- Born: Rainer Voßen 6 December 1951 (age 74) Düsseldorf, Germany
- Occupation: Linguist

Academic background
- Alma mater: University of Cologne

Academic work
- Institutions: Goethe University Frankfurt
- Main interests: Languages of Africa

= Rainer Vossen =

German linguist

Rainer Vossen (German: Rainer Voßen; born 6 December 1951 in Düsseldorf, Germany) is a German linguist and Africanist. His research interests include the historical linguistics of Nilotic languages and Khoisan languages.

==Biography==
From 1972 to 1982, Vossen studied African studies, ethnology, history, and prehistory at the University of Cologne. After receiving his doctorate in 1982 from the University of Cologne, he served as an academic advisor for the Chair of African Studies II at the University of Bayreuth from 1984 to 1990. After completing his habilitation in 1990, he was a lecturer at the University of Bayreuth from 1990 to 1992. In 1993, he became Professor of African Languages and Linguistics at Goethe University.

==Selected publications==
Selected publications by Rainer Vossen:

- The eastern Nilotes.
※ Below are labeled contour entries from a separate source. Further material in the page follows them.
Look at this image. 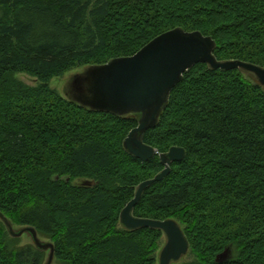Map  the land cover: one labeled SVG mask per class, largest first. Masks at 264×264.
Masks as SVG:
<instances>
[{"label": "trees", "instance_id": "obj_1", "mask_svg": "<svg viewBox=\"0 0 264 264\" xmlns=\"http://www.w3.org/2000/svg\"><path fill=\"white\" fill-rule=\"evenodd\" d=\"M175 28L212 37L221 62L264 68V0H0V213L52 243L58 263L159 264L164 234L127 231L120 213L165 169L160 157L125 152L134 117L84 109L50 83ZM144 142L187 152L134 210L181 225L191 259L178 264H264V88L240 70L196 65ZM21 239L0 219V264H46Z\"/></svg>", "mask_w": 264, "mask_h": 264}, {"label": "water", "instance_id": "obj_2", "mask_svg": "<svg viewBox=\"0 0 264 264\" xmlns=\"http://www.w3.org/2000/svg\"><path fill=\"white\" fill-rule=\"evenodd\" d=\"M216 48L212 37L199 31L175 28L158 36L131 57L84 68L81 73L69 77L64 89V97L84 109L119 118L134 117L138 126L123 141L125 152L143 162L157 155L160 157L165 169L154 179L140 184L135 198L120 213V224L127 231L149 228L164 234L166 242L159 254V264L180 263L189 254L190 242L176 220L139 218L134 215V210L145 191L169 176L171 165L182 162L187 152L182 147H172L167 153H160L144 142L146 133L158 126L173 90L196 65L205 64L214 71L240 70L264 88L263 67L242 61L221 62L214 55ZM83 185L94 186L95 182L85 181ZM0 219L12 238L28 235L36 248L49 252L46 264L53 263L54 245L43 241L34 228L15 230L4 214L0 213ZM230 255V250L226 249L216 262H225Z\"/></svg>", "mask_w": 264, "mask_h": 264}, {"label": "rangeland", "instance_id": "obj_3", "mask_svg": "<svg viewBox=\"0 0 264 264\" xmlns=\"http://www.w3.org/2000/svg\"><path fill=\"white\" fill-rule=\"evenodd\" d=\"M82 71H83V69H76V70H73V71L66 73L61 78L52 80V82L50 83L51 88L54 90H57L59 93H61L64 96V89H65V86L67 85V83L70 79L69 77H71L72 75H76L78 73H81ZM15 79L17 81L25 84L26 86H29V87H36L39 85V83L35 80L34 77H32L28 74H25V73H19V74L15 75ZM79 183H81V180H76L74 182V184H79ZM19 229H20V227L15 226V230H19ZM20 242L22 245L32 244V240L28 235L23 236ZM165 242L166 241L164 238L163 243L161 244V247H160V251L162 250L163 246L165 245ZM160 251L158 252L159 254H160ZM48 255H49V252H48ZM190 259L191 258L186 257L182 260V262H187ZM52 264H61V263H58L56 260H54Z\"/></svg>", "mask_w": 264, "mask_h": 264}]
</instances>
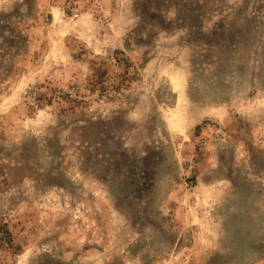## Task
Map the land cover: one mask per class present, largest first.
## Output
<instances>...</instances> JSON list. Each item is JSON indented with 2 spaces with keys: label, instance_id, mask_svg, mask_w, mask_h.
<instances>
[{
  "label": "rangeland",
  "instance_id": "rangeland-1",
  "mask_svg": "<svg viewBox=\"0 0 264 264\" xmlns=\"http://www.w3.org/2000/svg\"><path fill=\"white\" fill-rule=\"evenodd\" d=\"M78 3L0 0V264H264V0Z\"/></svg>",
  "mask_w": 264,
  "mask_h": 264
},
{
  "label": "built area",
  "instance_id": "built-area-1",
  "mask_svg": "<svg viewBox=\"0 0 264 264\" xmlns=\"http://www.w3.org/2000/svg\"><path fill=\"white\" fill-rule=\"evenodd\" d=\"M81 0H67V5H68V9H70V15L72 17H76L78 16L79 14V11L78 10H74V9H78V5ZM72 5H75V6H72ZM77 5V6H76Z\"/></svg>",
  "mask_w": 264,
  "mask_h": 264
}]
</instances>
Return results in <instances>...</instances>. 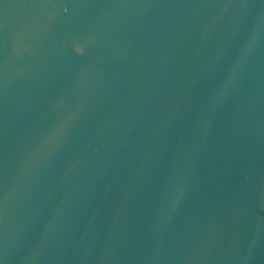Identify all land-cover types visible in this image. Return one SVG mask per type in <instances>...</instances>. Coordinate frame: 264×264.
<instances>
[{
  "label": "water",
  "instance_id": "1",
  "mask_svg": "<svg viewBox=\"0 0 264 264\" xmlns=\"http://www.w3.org/2000/svg\"><path fill=\"white\" fill-rule=\"evenodd\" d=\"M0 264H264V0H0Z\"/></svg>",
  "mask_w": 264,
  "mask_h": 264
}]
</instances>
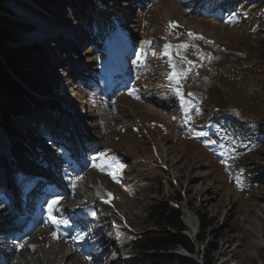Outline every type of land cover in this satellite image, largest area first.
<instances>
[{
	"label": "rangeland",
	"instance_id": "rangeland-1",
	"mask_svg": "<svg viewBox=\"0 0 264 264\" xmlns=\"http://www.w3.org/2000/svg\"><path fill=\"white\" fill-rule=\"evenodd\" d=\"M40 1L34 0L36 8L47 12L51 17L44 13V17L48 19L44 20L36 10L32 15L42 26L47 25L46 29L41 27L45 35H50L51 30L48 28H52V33L65 27L78 31L80 29L75 26L80 24L86 29H92L93 25L98 29L99 26L103 36L98 34L101 40L99 44L89 46L90 44L85 43L79 52L76 49L73 52L68 46H61L59 50L51 45L52 50L48 53L43 48L46 59L42 56L39 58L41 67L31 77L42 81V88L31 89L39 106L27 104L23 108L26 112L22 117L26 115L29 118L34 114L45 122L50 115L61 112L62 106L59 103L65 98L70 101V97L77 102L74 110L75 115H79L83 103H80L81 93H76L75 86L71 85L74 72H77L73 67L81 64L90 71L93 70L90 73L85 69L80 78L81 84L83 81L86 86L81 87L82 94L90 100V107H86L85 122L88 124L85 126L94 134L93 140L89 141L94 146L84 147L83 156L86 159L83 165L86 168L91 162L88 168L89 180L101 181L112 195L106 208L115 211L127 228L138 233L148 232L151 230L146 223L148 208L155 200H167L173 193H180L183 197V221L190 231L189 223L193 225L197 235L203 218L212 222L205 237L207 241L218 244L219 248L213 255L214 264H264V152L252 155L245 153L246 151L241 152L226 132H218L210 127L204 131L207 135H199L201 132L197 131L198 128L191 125L197 122L198 117H201L200 122H205L214 114L217 106L230 108L229 115L264 122V64L254 59L264 35V23H257L258 13L254 15V11L264 6V0H253L247 9L234 14H218L217 19H213L216 22L207 18L209 0H93L91 10L98 6L100 11L95 12V16L102 18L98 25L93 15L83 17L78 5L68 3L69 0H54L52 3ZM18 4H24V0H19ZM75 17L77 19L74 24L72 20ZM57 18H62L67 24L56 26ZM170 22L176 26L170 27ZM29 30L33 29L30 27L27 31ZM190 32L203 37L192 38L194 41L206 42L214 49L212 59V53L207 50L202 51L205 56L197 57L203 63H210L211 60L216 62L206 66L203 64L205 71L211 68L218 76L212 77L213 84L208 83L207 94L210 98L205 107L191 96H184V102L180 99L182 106L177 103L176 98L180 96L174 91L176 81L170 79L173 71L170 62H174L181 71L192 69L180 79L182 92L200 84L198 75L202 76L203 85L210 79V74H202L200 66L194 67L195 63L190 60L187 59L193 65L182 60L188 55L196 56L197 48H181V43L172 38L173 35L176 38L178 34L187 39L190 38L187 37ZM69 33L75 35L70 31ZM40 36L36 30V34L31 37ZM21 37L22 35L19 38ZM87 40L86 37L85 41ZM166 47L168 54H165ZM62 49L66 58L58 55ZM240 53H247L246 58L239 57ZM126 57L130 58L134 67L125 72L124 76L128 87L136 92L130 93L133 97L119 92L113 97L115 105L113 102L108 105L110 98L105 94L106 81L120 70ZM220 67L225 69V78L220 77ZM122 69L117 73H122ZM107 72L109 75L106 76ZM87 77L89 80L85 82ZM88 82H92L89 87ZM203 85L202 89L205 87ZM214 85L222 86L223 89ZM64 89L67 92L65 97ZM200 93L201 91L198 94ZM166 101L172 102L164 110L161 103ZM184 105L190 117L187 131L189 135L188 138L185 135L186 139H181L183 137L176 128L172 112L180 107L183 109ZM16 113L9 125L12 122L15 126L21 123L18 109ZM202 116L205 117L202 119ZM102 117L109 121L108 130L112 133L101 132ZM128 124L138 127L140 131L133 133L128 130L124 134L116 131L118 125L127 129ZM19 126L22 128L23 125ZM39 129L41 131V126ZM26 130H20L23 132L21 136H8L0 130V146L4 147L7 143L5 151L7 150L8 159L13 160V168L19 169V176H23L24 160L16 158V154L11 151L14 148H18V152L21 149L22 152L28 151L26 148H30L28 145H32L33 139H42L41 133L29 129L28 132L31 133L26 134ZM209 134L211 137H208ZM98 143L102 145L98 146ZM33 150L34 146L26 154H32ZM101 152L106 153L105 159L117 157L125 167L118 169L113 165L103 171L94 167V164L100 163L95 157ZM3 154L0 152L2 161L5 159ZM33 159H36L35 156ZM108 172H112L119 182L113 180ZM86 185L87 182L77 184L69 193L52 196L48 202H43V216L37 221L35 228L22 238V249L15 256L16 264H93L90 257L78 252L75 247L72 249L71 241L56 232V224L67 222L66 210L70 202L77 198L76 194L82 193V199L91 196L86 191ZM53 200L58 201L52 205L57 223H52L47 214ZM207 241L198 247V261L204 262L202 257ZM127 252L132 254L131 251ZM116 257L114 255L112 258Z\"/></svg>",
	"mask_w": 264,
	"mask_h": 264
},
{
	"label": "trees",
	"instance_id": "trees-1",
	"mask_svg": "<svg viewBox=\"0 0 264 264\" xmlns=\"http://www.w3.org/2000/svg\"><path fill=\"white\" fill-rule=\"evenodd\" d=\"M40 1V0H36ZM52 3L54 0H47ZM81 3L82 10L86 14L93 6V0H78ZM6 0H0V111L4 127L8 131H12L11 118L16 116V110L20 114L25 112L23 108L29 103H37L31 97L28 91L24 88L34 90V87L42 88V81L35 80L32 74H37V69H40V57H44L43 49L40 46L24 47L15 45L18 42V34L27 31L29 27L22 23L9 19L2 15L3 11H8L5 7ZM41 2V1H40ZM98 8V6L96 7ZM100 10H95L97 12ZM257 14V23H264V7L254 11ZM102 18L97 17L99 23ZM172 38L179 39L180 35H173ZM201 47V50L213 52V47L208 43H196ZM253 54V53H252ZM242 58H246L247 53H240ZM254 55V54H253ZM35 56V57H34ZM221 57V55H219ZM37 57V58H36ZM214 57L213 53L212 56ZM255 60L264 64V35L259 44L258 55H255ZM247 60V59H246ZM215 61V60H214ZM216 64V62H214ZM210 64V63H209ZM232 66H235L233 64ZM222 72L221 78H225V69L220 67ZM245 70V69H244ZM244 72L243 70H240ZM210 72V73H207ZM40 73V72H39ZM203 74H210L209 81L205 87V94H200L199 99L205 107L208 104L210 95H208V83H212L214 76H217L215 70L211 68L207 71L203 70ZM42 76V74H41ZM44 77V76H42ZM259 77V75H257ZM213 84V83H212ZM215 87L217 85H214ZM218 89H223L222 86H217ZM189 93H194L189 90ZM214 114L208 117L203 124V129L210 127L216 131L224 130L228 132L229 137L240 144V148L248 151L249 154L264 152V122L257 120L243 119L240 115H229L230 108L217 106L214 109ZM256 117V116H255ZM14 132V131H12ZM171 201L177 204V207L170 205L169 200H155L147 210L146 223L150 225L152 231L145 233L132 244L130 251L136 254H143L139 264H200L195 259L177 254L180 249L187 251L191 256L198 259L200 245H203L207 240L205 232L212 225V222L203 218L200 231L192 240L186 233L189 228L183 221V212L181 203L183 197L180 193H173L170 197ZM217 242L207 241L204 249L202 264H214V254L218 250Z\"/></svg>",
	"mask_w": 264,
	"mask_h": 264
},
{
	"label": "snow or ice",
	"instance_id": "snow-or-ice-1",
	"mask_svg": "<svg viewBox=\"0 0 264 264\" xmlns=\"http://www.w3.org/2000/svg\"><path fill=\"white\" fill-rule=\"evenodd\" d=\"M169 26L170 27H175L176 25L173 24L172 22H170ZM188 35H189L190 38H193V39H203V37L196 36L194 33H191V32L188 33ZM188 46L189 45L184 44V45H181L180 47L181 48H187ZM165 54H168L167 47H166V50H165ZM182 60L184 62H187V63L191 64L190 61H187L186 57H183ZM170 63H171V67L173 69V71H172V73L170 75V79L175 80L176 81V85H177L176 88L174 89V91H175L176 95L180 96L181 101L184 102V94H183L182 89L180 87V79L185 77L187 75V73L190 72L192 69L189 68L187 70L181 71V70L177 69V66H176V64L174 62H170ZM186 111H187V109H186ZM199 135H207V133H199ZM105 156H106V153L101 152L98 157H95V159H98L100 161V163L99 164H94L93 166L97 167L101 171H103L106 167H112L113 165H115V167L118 168V169H122L123 167H125V165H123L119 161V159L117 157L112 156L110 159H105ZM108 175L112 176L113 180H117V177L112 172H108ZM117 182H119V181L117 180ZM109 195H111V194H109ZM57 203H58V201L53 200L52 204L49 205V216H50V218L52 220V223H57L58 222L56 220L55 216L52 215V212H53L52 205H55Z\"/></svg>",
	"mask_w": 264,
	"mask_h": 264
},
{
	"label": "bare ground",
	"instance_id": "bare-ground-1",
	"mask_svg": "<svg viewBox=\"0 0 264 264\" xmlns=\"http://www.w3.org/2000/svg\"><path fill=\"white\" fill-rule=\"evenodd\" d=\"M65 2V1H64ZM64 4H67L66 2L64 3ZM77 5H78V3H76ZM78 7V6H77ZM19 13H21V11H19ZM26 16H29V17H26V18H28V20H29V18H30V22L31 23H34L38 28H40L41 29V27H45L44 29H46V26H42V24H40L37 20H33L32 19V16L31 15H29V14H26ZM48 28V27H47ZM43 29V30H44ZM48 29H50V28H48ZM43 30L41 29V31L39 32L40 34H41V36H42V32H43ZM64 33V32H63ZM71 34V33H70ZM32 36V35H31ZM31 36H29V39H31V40H36L37 38H40V37H37V38H35V37H31ZM74 36L75 35H73V38H74ZM118 74V73H117ZM76 90V89H75ZM66 104L67 105H69L71 108H73V104L72 103H69V102H66ZM64 111V112H63ZM26 112V111H25ZM61 113L62 114H65L66 116H63V117H65V118H68L69 119V121H71V123L73 124V126L76 128L77 127V124L79 123L78 121L76 122L75 121V116L76 115H74V114H72V113H70V112H68L67 110H63L62 109V111H61ZM74 113H75V111H74ZM26 117V116H25ZM62 118V116H60V119ZM55 121H57V119H55ZM66 121H68V120H65L64 121V124H67L68 122H66ZM26 122H25V126H26ZM109 124V123H108ZM15 126V125H14ZM15 127H17V124H16V126ZM28 130V129H27ZM85 132H87L86 130H84ZM8 145H7V143L5 144V146L4 147H1L0 146V152H2V153H4L3 155H4V160L2 161V163L4 164V165H6L7 167H12L13 166V161H11V159H8V153H7V150L5 151V149H7L8 147H7ZM5 151V152H4ZM74 156H80L79 158H81V159H83V156L81 155V154H78V153H75L74 154ZM73 158H75V157H73ZM72 158V159H73ZM74 168L75 169H80V164H78V162H77V164L75 163L74 164ZM4 177V176H3ZM53 186L55 187V189H57L56 188V186L54 185V182H53ZM53 192V191H52ZM41 193H43V192H41ZM99 193L100 194H106V193H108L107 191L106 192H104V193H102L101 191H99ZM110 197V196H109ZM48 214H49V210H48ZM52 215H53V212H52ZM50 217V216H49ZM51 219V218H50ZM52 221V220H51ZM58 224H60V223H58ZM189 225L191 226V231L189 230L188 231V234H190L193 238H195L196 237V230H195V228H193L192 226V224H190L189 223ZM60 225H58V227H59ZM57 227V226H56ZM62 226H60V228H61ZM63 227H64V230H66V231H68V230H70L69 229V227L67 226V224H65V225H63ZM32 230V229H31ZM57 232V231H56ZM118 232V231H117ZM118 234H119V232H118ZM53 242V241H52ZM106 250V249H105ZM110 255H111V253H110ZM12 259V258H11ZM120 261V260H119ZM49 263V262H48ZM112 263H114V261L112 262ZM46 264V263H45Z\"/></svg>",
	"mask_w": 264,
	"mask_h": 264
},
{
	"label": "water",
	"instance_id": "water-1",
	"mask_svg": "<svg viewBox=\"0 0 264 264\" xmlns=\"http://www.w3.org/2000/svg\"><path fill=\"white\" fill-rule=\"evenodd\" d=\"M187 235H189V237H190L191 239H193V237H192L190 234L187 233ZM177 254H179V253H177ZM183 255H185V256H187V257H189V258L195 259L198 263L202 264L201 261H198L197 257H195V256H191V255H190L187 251H185V250H183Z\"/></svg>",
	"mask_w": 264,
	"mask_h": 264
}]
</instances>
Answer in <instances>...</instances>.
Linguistic and historical reconstructions. Berlin 1982, ISBN 3-496-00698-6.
- Towards a comparative study of the Maa dialects of Kenya and Tanzania. Hamburg 1988, ISBN 3-87118-852-2.
- Patterns of language knowledge and language use in Ngamiland, Botswana. Bayreuth 1988, .
- Die Khoe-Sprachen. Ein Beitrag zur Erforschung der Sprachgeschichte Afrikas. Köln 1997, ISBN 3-927620-59-9.
- The Khoesan Languages. Editor. Routledge Language Family Series, 2013.